_Job_.
Rewrite the lines below with "scientific name" replaced by "binomial name" throughout, leaving everything else unchanged and omitting the pictures.

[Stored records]
****************************************
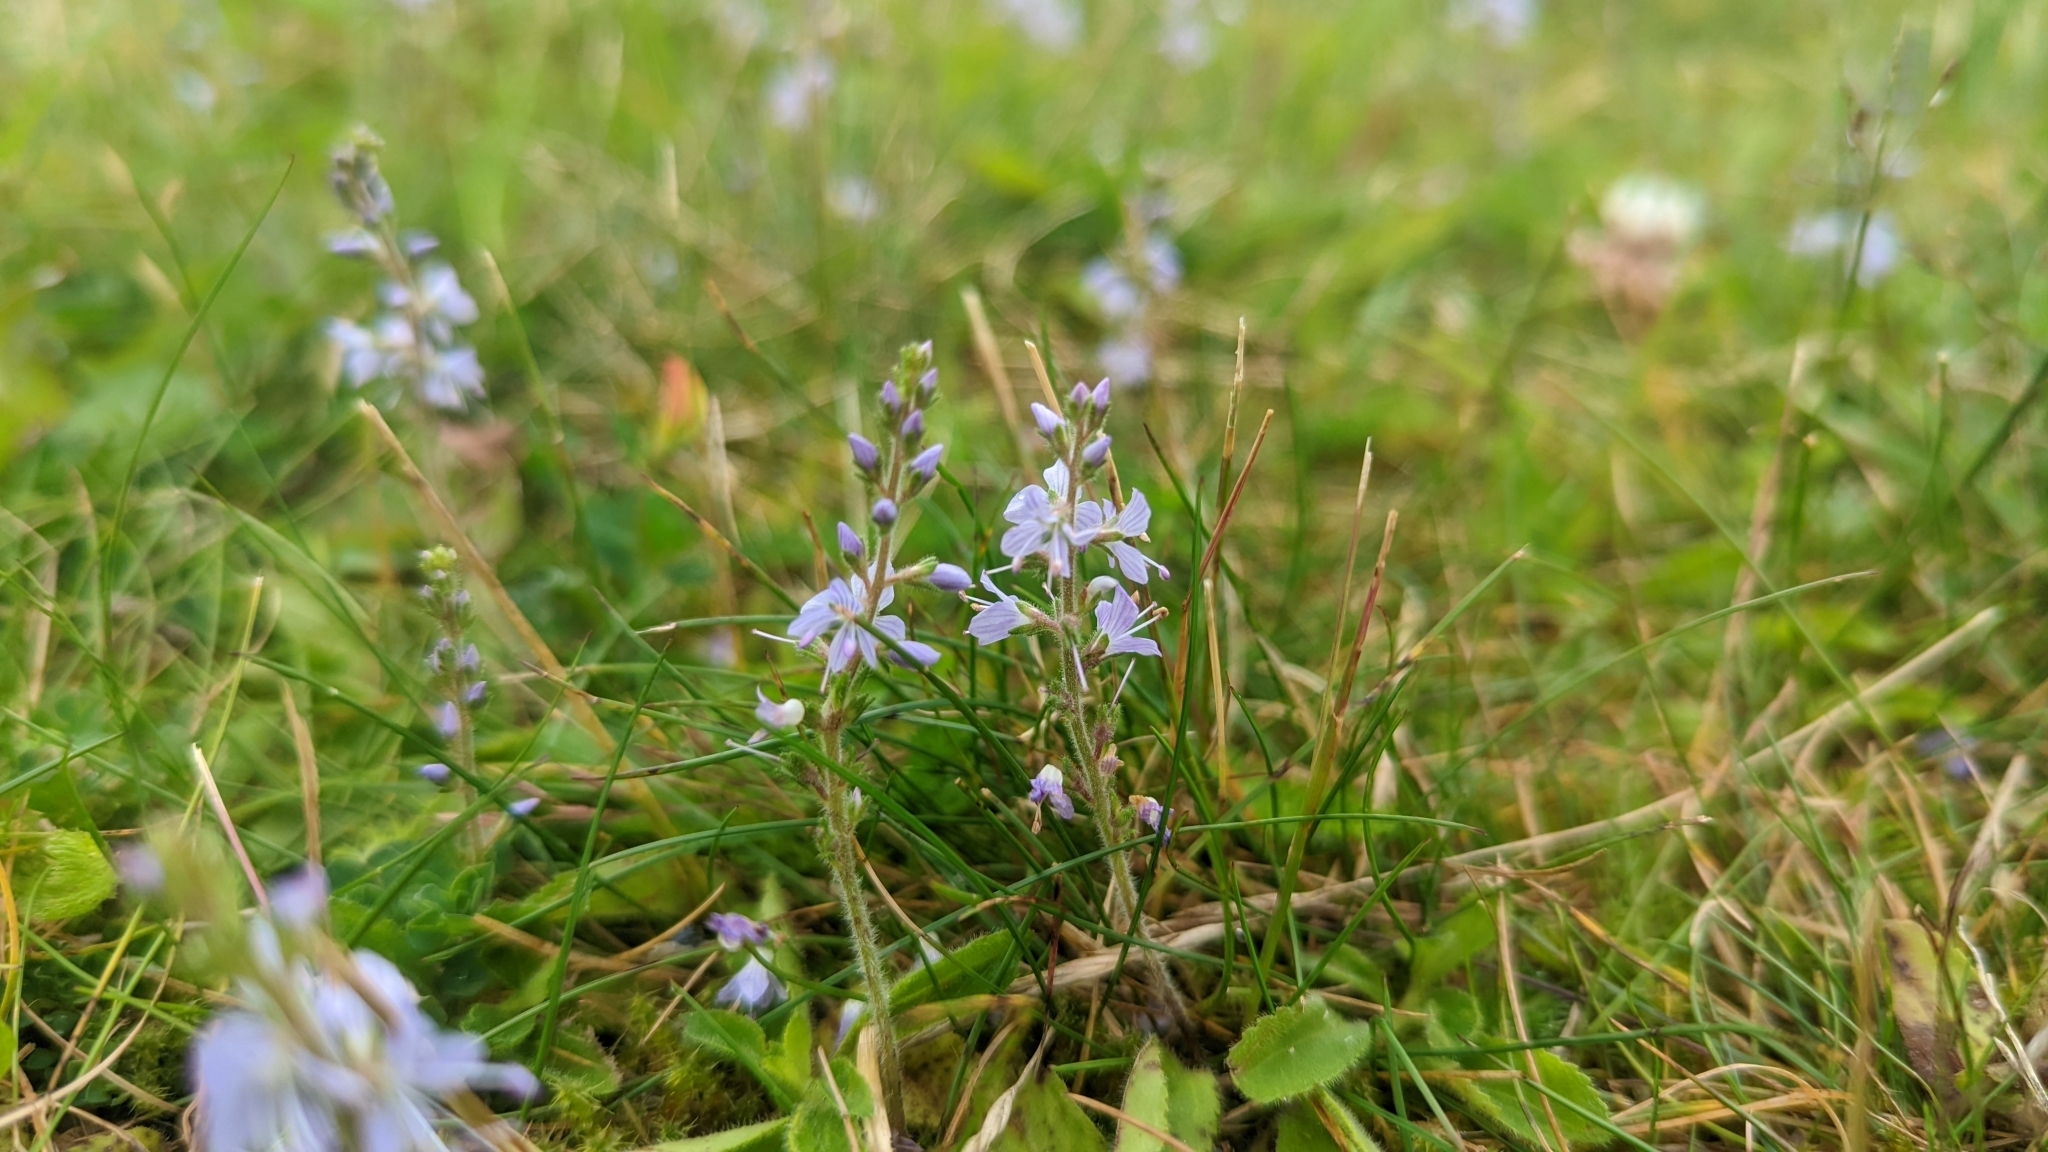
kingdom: Plantae
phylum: Tracheophyta
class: Magnoliopsida
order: Lamiales
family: Plantaginaceae
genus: Veronica
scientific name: Veronica officinalis
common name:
****************************************
_Written reply_.
kingdom: Plantae
phylum: Tracheophyta
class: Magnoliopsida
order: Lamiales
family: Plantaginaceae
genus: Veronica
binomial name: Veronica officinalis
common name:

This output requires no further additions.